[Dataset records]
+ + + + +
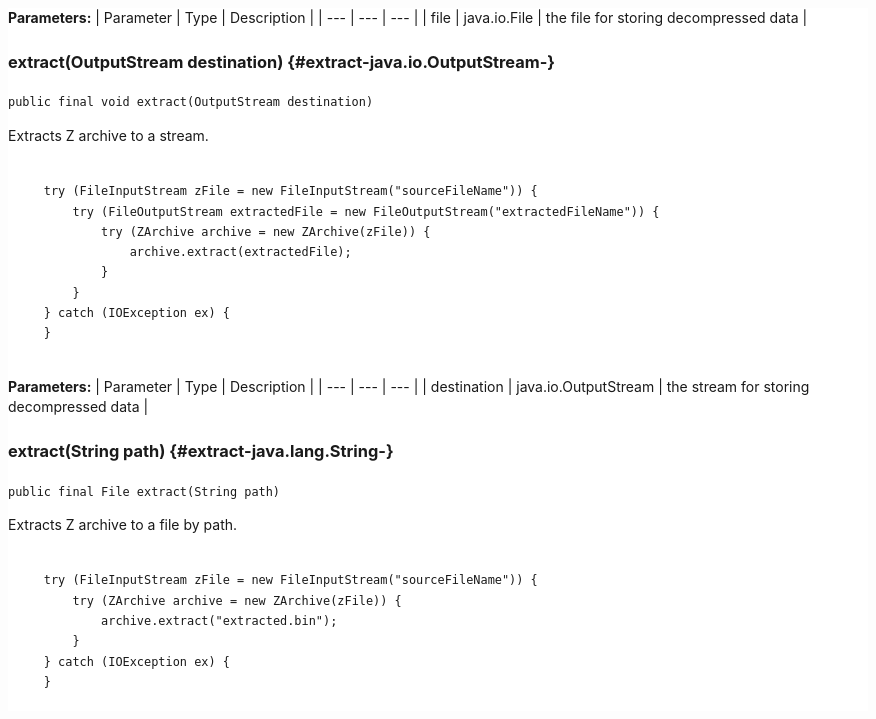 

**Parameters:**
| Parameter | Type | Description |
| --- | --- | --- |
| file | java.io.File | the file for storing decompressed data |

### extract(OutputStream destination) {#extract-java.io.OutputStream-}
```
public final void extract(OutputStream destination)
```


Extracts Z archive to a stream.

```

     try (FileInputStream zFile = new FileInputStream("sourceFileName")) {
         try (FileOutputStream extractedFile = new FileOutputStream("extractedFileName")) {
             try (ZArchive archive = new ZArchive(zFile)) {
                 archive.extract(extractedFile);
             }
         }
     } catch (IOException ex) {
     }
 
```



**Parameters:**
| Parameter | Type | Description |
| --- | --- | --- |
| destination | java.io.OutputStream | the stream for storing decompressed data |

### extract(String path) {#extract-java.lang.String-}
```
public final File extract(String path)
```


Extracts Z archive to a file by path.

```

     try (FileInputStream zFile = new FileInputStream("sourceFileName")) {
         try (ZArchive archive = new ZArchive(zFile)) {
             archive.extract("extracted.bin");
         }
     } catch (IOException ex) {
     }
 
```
+ + + + +
** INSTRUCTIONS FOR THE TASK **
Your copy should match the records above word for word, but without images.

** ANSWER SECTION **
**Parameters:**
| Parameter | Type | Description |
| --- | --- | --- |
| file | java.io.File | the file for storing decompressed data |

### extract(OutputStream destination) {#extract-java.io.OutputStream-}
```
public final void extract(OutputStream destination)
```


Extracts Z archive to a stream.

```

     try (FileInputStream zFile = new FileInputStream("sourceFileName")) {
         try (FileOutputStream extractedFile = new FileOutputStream("extractedFileName")) {
             try (ZArchive archive = new ZArchive(zFile)) {
                 archive.extract(extractedFile);
             }
         }
     } catch (IOException ex) {
     }
 
```



**Parameters:**
| Parameter | Type | Description |
| --- | --- | --- |
| destination | java.io.OutputStream | the stream for storing decompressed data |

### extract(String path) {#extract-java.lang.String-}
```
public final File extract(String path)
```


Extracts Z archive to a file by path.

```

     try (FileInputStream zFile = new FileInputStream("sourceFileName")) {
         try (ZArchive archive = new ZArchive(zFile)) {
             archive.extract("extracted.bin");
         }
     } catch (IOException ex) {
     }
 
```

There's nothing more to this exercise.